-- Exercise data follows --

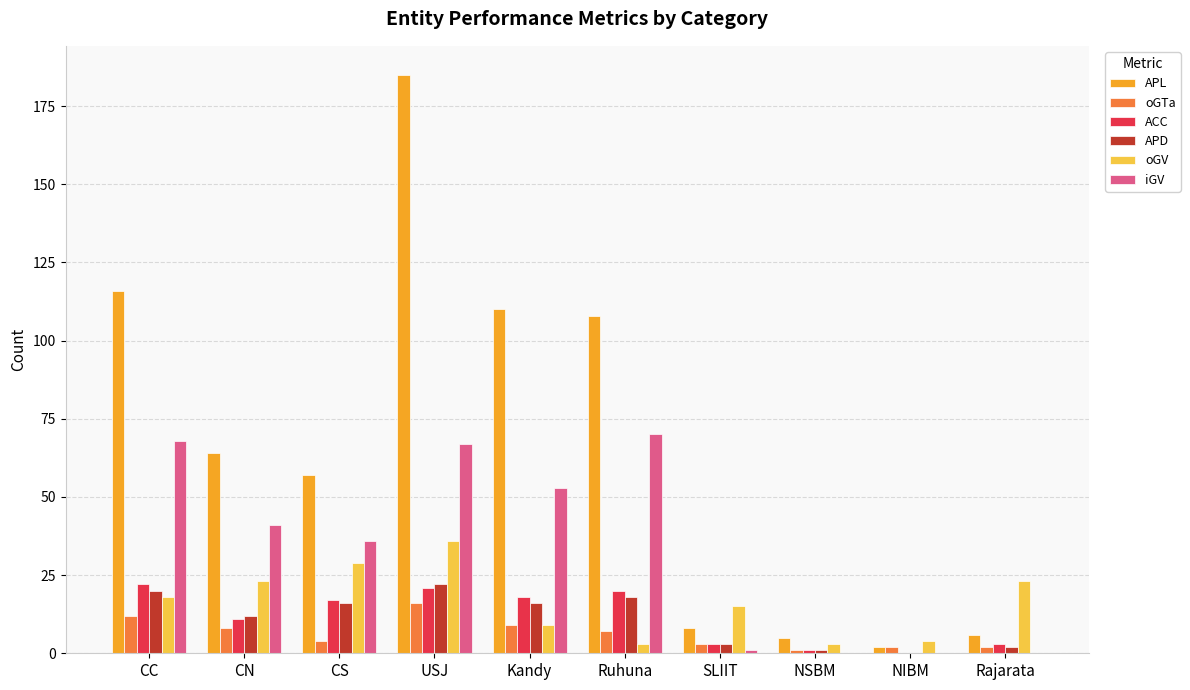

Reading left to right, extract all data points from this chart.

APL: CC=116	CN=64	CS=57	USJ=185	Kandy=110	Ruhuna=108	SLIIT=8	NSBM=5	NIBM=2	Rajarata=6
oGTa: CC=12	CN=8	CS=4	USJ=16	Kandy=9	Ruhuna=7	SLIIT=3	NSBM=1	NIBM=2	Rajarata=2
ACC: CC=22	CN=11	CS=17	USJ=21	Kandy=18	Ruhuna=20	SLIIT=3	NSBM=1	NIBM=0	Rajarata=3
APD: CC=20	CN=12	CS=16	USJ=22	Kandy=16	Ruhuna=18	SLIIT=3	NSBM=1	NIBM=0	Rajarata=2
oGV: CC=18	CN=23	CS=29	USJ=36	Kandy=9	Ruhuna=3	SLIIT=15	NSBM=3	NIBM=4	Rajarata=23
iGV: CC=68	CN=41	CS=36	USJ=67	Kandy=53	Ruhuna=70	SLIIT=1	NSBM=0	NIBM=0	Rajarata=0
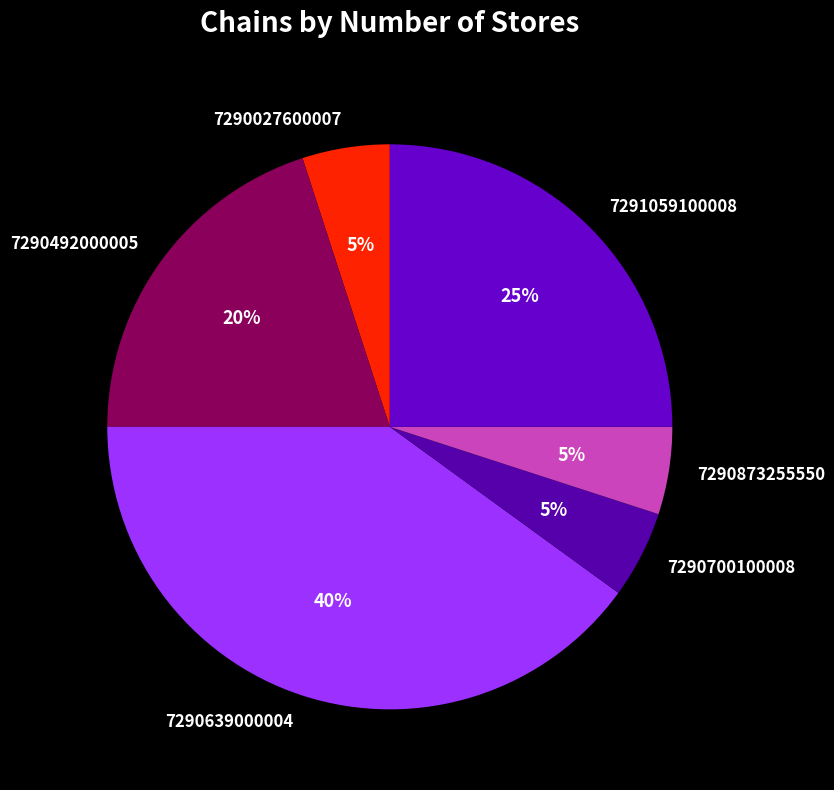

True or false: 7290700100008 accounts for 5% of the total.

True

-- Exercise data concluded --

**The task**
Copy the records above line for line without changing anything, and leave out the pictures.

**The answer**
Reading left to right, extract all data points from this chart.

APL: CC=116	CN=64	CS=57	USJ=185	Kandy=110	Ruhuna=108	SLIIT=8	NSBM=5	NIBM=2	Rajarata=6
oGTa: CC=12	CN=8	CS=4	USJ=16	Kandy=9	Ruhuna=7	SLIIT=3	NSBM=1	NIBM=2	Rajarata=2
ACC: CC=22	CN=11	CS=17	USJ=21	Kandy=18	Ruhuna=20	SLIIT=3	NSBM=1	NIBM=0	Rajarata=3
APD: CC=20	CN=12	CS=16	USJ=22	Kandy=16	Ruhuna=18	SLIIT=3	NSBM=1	NIBM=0	Rajarata=2
oGV: CC=18	CN=23	CS=29	USJ=36	Kandy=9	Ruhuna=3	SLIIT=15	NSBM=3	NIBM=4	Rajarata=23
iGV: CC=68	CN=41	CS=36	USJ=67	Kandy=53	Ruhuna=70	SLIIT=1	NSBM=0	NIBM=0	Rajarata=0

True or false: 7290700100008 accounts for 5% of the total.

True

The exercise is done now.